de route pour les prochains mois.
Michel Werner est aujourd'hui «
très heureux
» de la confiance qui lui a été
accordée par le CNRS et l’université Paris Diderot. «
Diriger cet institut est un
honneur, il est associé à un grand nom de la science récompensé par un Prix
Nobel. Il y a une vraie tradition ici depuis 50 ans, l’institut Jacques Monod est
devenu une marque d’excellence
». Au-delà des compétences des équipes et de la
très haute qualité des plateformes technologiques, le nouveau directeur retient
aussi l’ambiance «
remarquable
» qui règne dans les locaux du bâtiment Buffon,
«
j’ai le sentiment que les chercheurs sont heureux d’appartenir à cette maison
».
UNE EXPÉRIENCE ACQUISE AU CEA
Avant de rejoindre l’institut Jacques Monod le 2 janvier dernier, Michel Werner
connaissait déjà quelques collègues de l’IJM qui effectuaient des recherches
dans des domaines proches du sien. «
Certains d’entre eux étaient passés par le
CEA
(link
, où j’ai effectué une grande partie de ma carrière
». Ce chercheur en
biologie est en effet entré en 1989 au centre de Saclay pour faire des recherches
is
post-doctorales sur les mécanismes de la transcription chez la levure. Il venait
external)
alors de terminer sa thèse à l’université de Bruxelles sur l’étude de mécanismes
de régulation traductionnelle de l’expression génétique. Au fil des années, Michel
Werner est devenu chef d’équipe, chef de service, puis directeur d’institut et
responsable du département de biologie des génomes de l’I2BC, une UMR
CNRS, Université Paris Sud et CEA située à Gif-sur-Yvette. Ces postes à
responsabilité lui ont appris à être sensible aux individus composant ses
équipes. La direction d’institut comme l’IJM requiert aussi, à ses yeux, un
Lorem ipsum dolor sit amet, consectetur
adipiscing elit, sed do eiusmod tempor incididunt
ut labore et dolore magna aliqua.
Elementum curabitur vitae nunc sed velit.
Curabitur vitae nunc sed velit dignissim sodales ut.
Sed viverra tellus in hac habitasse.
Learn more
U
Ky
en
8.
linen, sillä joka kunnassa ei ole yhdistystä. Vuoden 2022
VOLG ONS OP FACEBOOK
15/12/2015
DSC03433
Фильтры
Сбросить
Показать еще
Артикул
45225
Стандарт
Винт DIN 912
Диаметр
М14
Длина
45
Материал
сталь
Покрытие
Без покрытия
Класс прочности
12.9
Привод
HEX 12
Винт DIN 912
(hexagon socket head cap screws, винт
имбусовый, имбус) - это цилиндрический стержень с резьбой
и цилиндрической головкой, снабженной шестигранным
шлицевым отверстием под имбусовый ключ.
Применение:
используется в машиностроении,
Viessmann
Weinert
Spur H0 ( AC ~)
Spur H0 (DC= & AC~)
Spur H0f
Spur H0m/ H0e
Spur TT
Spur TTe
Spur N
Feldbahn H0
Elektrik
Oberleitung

> _What this task involves_:
Output each line of the listing in which the string "vitae" is found.

> _Solution for this problem_:
Elementum curabitur vitae nunc sed velit.
Curabitur vitae nunc sed velit dignissim sodales ut.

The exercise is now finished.